WARTABANJAR.COM, YAHUKIMO – Kelompok kriminal bersenjata (KKB) atau Organisasi Papua Merdeka (OPM) kembali melontarkan klaim provokatif. Melalui pernyataan yang beredar, Kodap XVI Yahukimo mengklaim telah menembak pesawat yang disebut membawa Wakil Presiden RI, Gibran Rakabuming Raka, saat melintas di wilayah Yahukimo, Papua Pegunungan.
Klaim tersebut disertai ancaman agar Wapres Gibran tidak memasuki wilayah yang mereka anggap sebagai “zona perang”. Namun hingga kini, tidak ada bukti konkret yang menyertai pernyataan tersebut, baik berupa dokumentasi maupun data pendukung lainnya.
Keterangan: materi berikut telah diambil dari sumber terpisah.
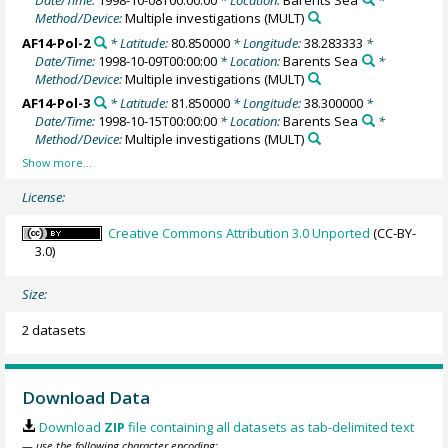
Date/Time:
1998-10-08T00:00:00
* Location:
Barents Sea
*
Method/Device:
Multiple investigations
(MULT)
AF14-Pol-2
* Latitude:
80.850000
* Longitude:
38.283333
*
Date/Time:
1998-10-09T00:00:00
* Location:
Barents Sea
*
Method/Device:
Multiple investigations
(MULT)
AF14-Pol-3
* Latitude:
81.850000
* Longitude:
38.300000
*
Date/Time:
1998-10-15T00:00:00
* Location:
Barents Sea
*
Method/Device:
Multiple investigations
(MULT)
License:
Creative Commons Attribution 3.0 Unported
(CC-BY-
3.0)
Size:
2 datasets
Download Data
Download
ZIP
file containing all datasets as tab-delimited text
— use the following character encoding:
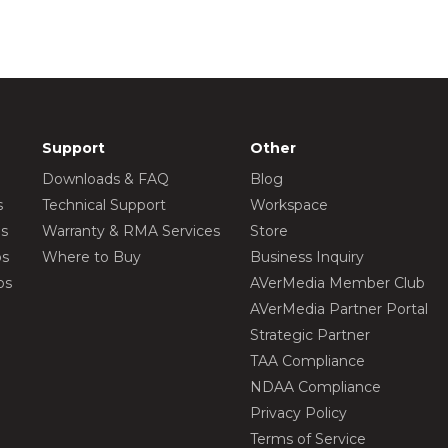
Support
Other
Downloads & FAQ
Blog
s
Technical Support
Workspace
os
Warranty & RMA Services
Store
os
Where to Buy
Business Inquiry
os
AVerMedia Member Club
AVerMedia Partner Portal
Strategic Partner
TAA Compliance
NDAA Compliance
Privacy Policy
Terms of Service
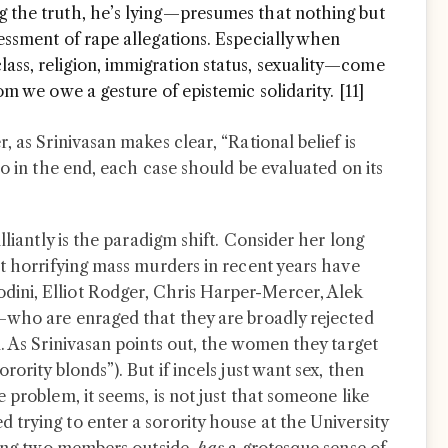
g the truth, he’s lying—presumes that nothing but
sessment of rape allegations. Especially when
ass, religion, immigration status, sexuality—come
hom we owe a gesture of epistemic solidarity. [11]
, as Srinivasan makes clear, “Rational belief is
so in the end, each case should be evaluated on its
lliantly is the paradigm shift. Consider her long
st horrifying mass murders in recent years have
ini, Elliot Rodger, Chris Harper-Mercer, Alek
—who are enraged that they are broadly rejected
. As Srinivasan points out, the women they target
ority blonds”). But if incels just want sex, then
 problem, it seems, is not just that someone like
trying to enter a sorority house at the University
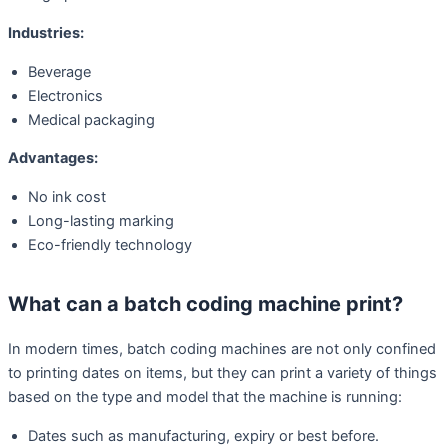
Industries:
Beverage
Electronics
Medical packaging
Advantages:
No ink cost
Long-lasting marking
Eco-friendly technology
What can a batch coding machine print?
In modern times, batch coding machines are not only confined
to printing dates on items, but they can print a variety of things
based on the type and model that the machine is running:
Dates such as manufacturing, expiry or best before.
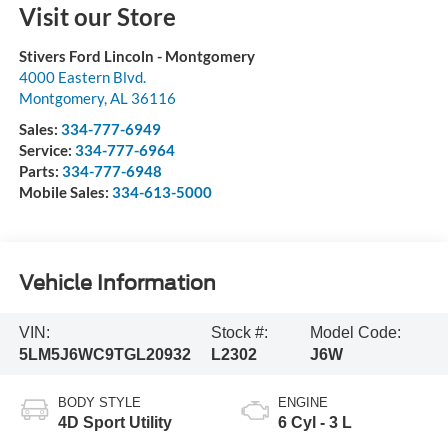
Visit our Store
Stivers Ford Lincoln - Montgomery
4000 Eastern Blvd.
Montgomery
,
AL
36116
Sales:
334-777-6949
Service:
334-777-6964
Parts:
334-777-6948
Mobile Sales:
334-613-5000
Vehicle Information
VIN:
Stock #:
Model Code:
5LM5J6WC9TGL20932
L2302
J6W
BODY STYLE
ENGINE
4D Sport Utility
6 Cyl - 3 L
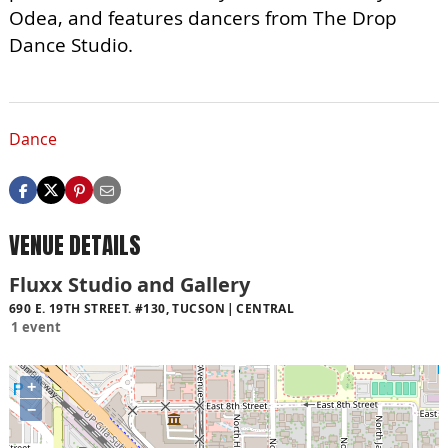
Odea, and features dancers from The Drop
Dance Studio.
Dance
VENUE DETAILS
Fluxx Studio and Gallery
690 E. 19TH STREET. #130, TUCSON
CENTRAL
1 event
+
−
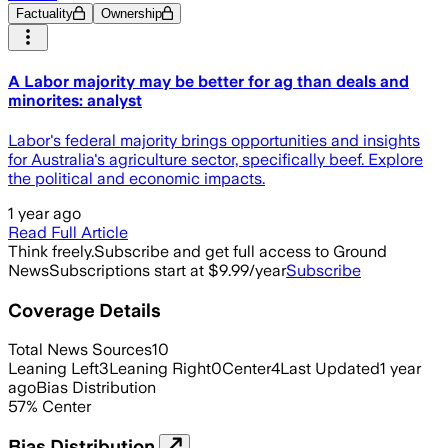
Factuality
Ownership
A Labor majority may be better for ag than deals and
minorites: analyst
Labor's federal majority brings opportunities and insights
for Australia's agriculture sector, specifically beef. Explore
the political and economic impacts.
1 year ago
Read Full Article
Think freely.
Subscribe and get full access to Ground
News
Subscriptions start at $9.99/year
Subscribe
Coverage Details
Total News Sources
10
Leaning Left
3
Leaning Right
0
Center
4
Last Updated
1 year
ago
Bias Distribution
57
%
Center
Bias Distribution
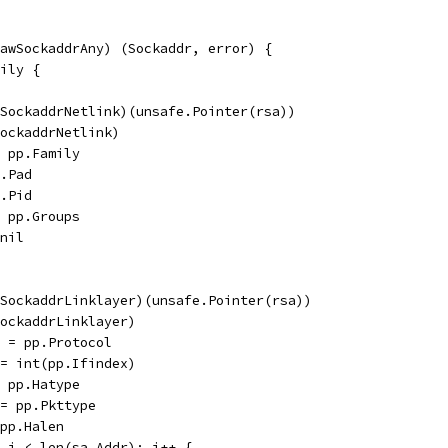
awSockaddrAny) (Sockaddr, error) {
mily {
awSockaddrNetlink)(unsafe.Pointer(rsa))
(SockaddrNetlink)
= pp.Family
p.Pad
p.Pid
= pp.Groups
 nil
awSockaddrLinklayer)(unsafe.Pointer(rsa))
(SockaddrLinklayer)
ol = pp.Protocol
x = int(pp.Ifindex)
= pp.Hatype
e = pp.Pkttype
 pp.Halen
0; i < len(sa.Addr); i++ {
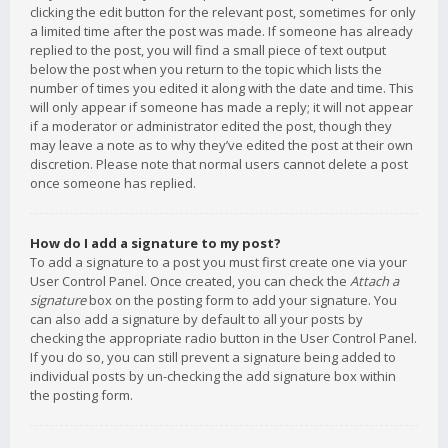
clicking the edit button for the relevant post, sometimes for only
a limited time after the post was made. If someone has already
replied to the post, you will find a small piece of text output
below the post when you return to the topic which lists the
number of times you edited it along with the date and time. This
will only appear if someone has made a reply; it will not appear
if a moderator or administrator edited the post, though they
may leave a note as to why they’ve edited the post at their own
discretion. Please note that normal users cannot delete a post
once someone has replied.
How do I add a signature to my post?
To add a signature to a post you must first create one via your
User Control Panel. Once created, you can check the
Attach a
signature
box on the posting form to add your signature. You
can also add a signature by default to all your posts by
checking the appropriate radio button in the User Control Panel.
If you do so, you can still prevent a signature being added to
individual posts by un-checking the add signature box within
the posting form.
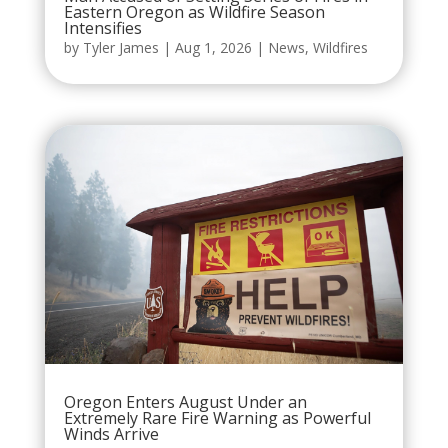
Eastern Oregon as Wildfire Season
Intensifies
by
Tyler James
|
Aug 1, 2026
|
News
,
Wildfires
Oregon Enters August Under an
Extremely Rare Fire Warning as Powerful
Winds Arrive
TNI Tegas Membantah Klaim KKB
Menanggapi klaim itu, TNI dengan tegas membantah pernyataan KKB/OPM. Bantahan disampaikan oleh Kepala Penerangan Kodam (Kapendam) XVII/Cenderawasih, yang menyebut klaim tersebut tidak berdasar dan menyesatkan.
Menurut TNI, tidak ada pesawat yang membawa Wapres Gibran Rakabuming Raka melintasi wilayah Yahukimo pada hari yang dimaksud. Agenda resmi Wakil Presiden hanya mencakup kunjungan ke Biak dan Wamena, dengan pengamanan ketat sesuai standar VVIP.
Pihak TNI menilai klaim tersebut sebagai upaya penggiringan opini publik yang bertujuan menciptakan ketakutan serta mengganggu stabilitas keamanan di wilayah Papua Pegunungan.
Imbauan kepada Masyarakat
Aparat keamanan mengimbau masyarakat untuk tetap tenang dan tidak mudah terprovokasi oleh informasi yang belum terverifikasi kebenarannya, khususnya yang beredar melalui media sosial dan saluran tidak resmi.